Taxifahrer in der Pandemie: Die Fahrt zur Disco gibt es nicht mehr

Ohne feste Daueraufträge würden bei vielen Taxiunternehmen aus dem nördlichen Landkreis die Lichter ausgehen. Krankenfahrten und ÖPNV-Fahrdienste sollen die Löcher stopfen, die die Corona-Pandemie gerissen hat.

Neues Standbein: Eine gewichtige Rolle spielt bei Secgin Cumas Taxifirma der ÖPNV-Dienst „MyShuttle“. Ein zentraler Anlaufpunkt ist die Grenzstraße in Linkenheim-Hochstetten. Foto: Alexander Werner

Wer im ländlichen Raum mit einem Taxiunternehmen überleben will, muss flexibel sein. Feste Taxistandorte mit vielen Individualfahrten wie in der Großstadt sind dort die Ausnahme. Edgar Riexinger, der eine Firma mit seiner Frau Sandra in Linkenheim-Hochstetten betreibt, erinnert sich noch an Zeiten, als Fahrgäste sich häufiger nach Wirtschaftsbesuchen abholen ließen. „Das ging immer mehr zurück und schlief komplett ein. In Coronazeiten geht da sowieso gar nichts mehr“, berichtet er. Wegen der Pandemie fahre man zudem nach 20 Uhr nur noch in Notfällen aus.
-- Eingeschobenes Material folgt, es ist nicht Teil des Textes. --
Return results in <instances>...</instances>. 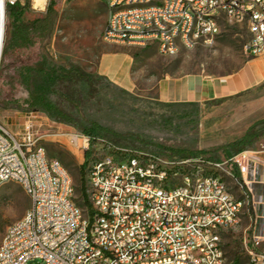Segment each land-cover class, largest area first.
Segmentation results:
<instances>
[{
    "label": "built area",
    "instance_id": "built-area-1",
    "mask_svg": "<svg viewBox=\"0 0 264 264\" xmlns=\"http://www.w3.org/2000/svg\"><path fill=\"white\" fill-rule=\"evenodd\" d=\"M103 1L106 42L155 45L171 56L214 44L227 21L246 26L249 55H264V0ZM25 2L0 0V11L6 18L8 5ZM52 139L83 152L92 142L87 134L39 122L33 111L15 132L0 123V186L16 181L31 199L5 230L0 264H226L222 232L240 225L250 202L254 243L264 238V199L254 196V185L264 184L260 151L172 157L110 143L89 168L85 213L69 170L48 154L45 142ZM226 176L238 181L245 197L235 196ZM249 252L251 264H264V253Z\"/></svg>",
    "mask_w": 264,
    "mask_h": 264
},
{
    "label": "rangeland",
    "instance_id": "rangeland-1",
    "mask_svg": "<svg viewBox=\"0 0 264 264\" xmlns=\"http://www.w3.org/2000/svg\"><path fill=\"white\" fill-rule=\"evenodd\" d=\"M50 3L54 15L48 37L16 53L2 70L0 123L15 132L25 115L33 111L39 122L52 128L92 132L87 153L64 140L45 142L49 156L59 159L69 170L76 187L75 200L85 213L90 206L85 203L83 182L86 189L92 162L108 151L110 143L172 157L224 159L237 152L231 144L253 128L262 133L243 149L264 152V82L232 96L204 101L165 102L158 96L159 81L166 76H221L238 69L246 58L245 44L249 39L244 24L223 21L214 44L182 48L177 54L166 56L155 45L104 41L107 8L103 0H47L43 9L36 8L31 0L30 15H46ZM6 26L7 39L8 17ZM118 50L135 54L130 87L98 72L100 54ZM46 60L57 65L55 72L48 69L45 77L49 98L69 114L68 121L52 117L44 108L34 110L25 105L29 92L20 80V71L24 66ZM72 65L90 75L91 81L78 79L72 71L60 70ZM186 152L194 153L183 156ZM84 162L82 182L80 166ZM224 179L236 197H245L235 178ZM30 206L31 199L18 182L7 181L0 186V243L7 226L21 218ZM254 219L250 202L243 210L240 225L222 232L226 264H251V249L264 253V238L258 245L254 243ZM27 264L41 262L31 260Z\"/></svg>",
    "mask_w": 264,
    "mask_h": 264
},
{
    "label": "trees",
    "instance_id": "trees-1",
    "mask_svg": "<svg viewBox=\"0 0 264 264\" xmlns=\"http://www.w3.org/2000/svg\"><path fill=\"white\" fill-rule=\"evenodd\" d=\"M31 0H26L25 4L17 3L14 5H8L6 10V15L10 21V31L9 35L5 41L2 60L0 66V77L2 70L7 65L9 59H11L16 53L21 50L28 49L36 45L38 42L43 41L48 37L53 23L54 11L52 8V3L48 6V13L46 15L31 16L30 15ZM135 57V54H133ZM51 70L52 73L57 69V65L52 61H39L34 65L24 66L21 71V81L26 86L29 97L25 99V105L37 110L39 108H44L48 113L60 120L68 121L69 114L65 112L62 108L52 103L49 98V86L45 77L48 74L47 70ZM60 70L65 72H74L78 79H84L91 81L92 77L84 73L79 67L72 65L70 69L61 67ZM64 72V73H65ZM65 75V74H64ZM262 133V131H255L253 128H249L242 139L231 145L237 148V152L243 150V148L253 143V141ZM86 134L91 136L92 132L86 131ZM87 153V151H86ZM194 152L183 153V156L192 155ZM232 154H228L230 157ZM84 168L85 162L80 166L81 180L84 179ZM239 176V173L236 172ZM82 192L84 195L85 203L90 207L91 204L87 199L84 182L82 185Z\"/></svg>",
    "mask_w": 264,
    "mask_h": 264
},
{
    "label": "crops",
    "instance_id": "crops-1",
    "mask_svg": "<svg viewBox=\"0 0 264 264\" xmlns=\"http://www.w3.org/2000/svg\"><path fill=\"white\" fill-rule=\"evenodd\" d=\"M103 4V3H102ZM104 6L105 3L103 4ZM244 63L235 71L221 76L203 73H188L166 76L159 81L158 96L165 102L204 101L238 94L264 82V55L251 56L246 51ZM135 62L133 54L127 50L104 51L99 56L98 72L113 79L108 69H113L122 82L132 86L131 72ZM114 80V79H113ZM115 81V80H114ZM264 159V152H260ZM264 179V169H262ZM255 198L263 197L264 184L254 185ZM261 214V213H259ZM256 213L257 216H260ZM264 217V213L261 214Z\"/></svg>",
    "mask_w": 264,
    "mask_h": 264
},
{
    "label": "bare ground",
    "instance_id": "bare-ground-1",
    "mask_svg": "<svg viewBox=\"0 0 264 264\" xmlns=\"http://www.w3.org/2000/svg\"><path fill=\"white\" fill-rule=\"evenodd\" d=\"M46 1L47 0H34V6L36 8L43 9L45 7ZM6 32H7L6 18L4 14L0 11V66H1L3 48L6 40ZM108 73L115 81L122 82V80L119 78V76L113 69H108Z\"/></svg>",
    "mask_w": 264,
    "mask_h": 264
}]
</instances>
Zubringerfahrten zu Flughäfen sind ebenso nicht mehr von Belang. Dieser Dienst würde in der Regel per Bahn in Reisebüros gleich mitgebucht, ergänz Riexinger. Ein weiterer Aspekt sei, dass bei den Leuten heutzutage auch das Geld nicht mehr so locker sitze.

„Ohne Festaufträge wären wir längst pleite“, resümiert Riexinger. Insofern bedient er mit seinen neun Fahrzeugen und im Schnitt 50 Kunden am Tag in hohem Maß Einrichtungen im Auftrag von Landkreis oder Kommune wie die Hagsfelder Werkstätten oder die Albert-Schweitzer-Förderschule in Linkenheim. Dazu kommen regelmäßige Krankenfahrten, Beförderungen von Menschen zur Dialyse, zu Therapien und zu Ärzten. Wenngleich sich auch dabei Corona auswirke, sei er damit bislang gut durchgekommen, erläutert Riexinger. Mehrfahrten durch coronabedingt eingeschränkte Fahrgastbelegungen würden von den Auftraggebern getragen.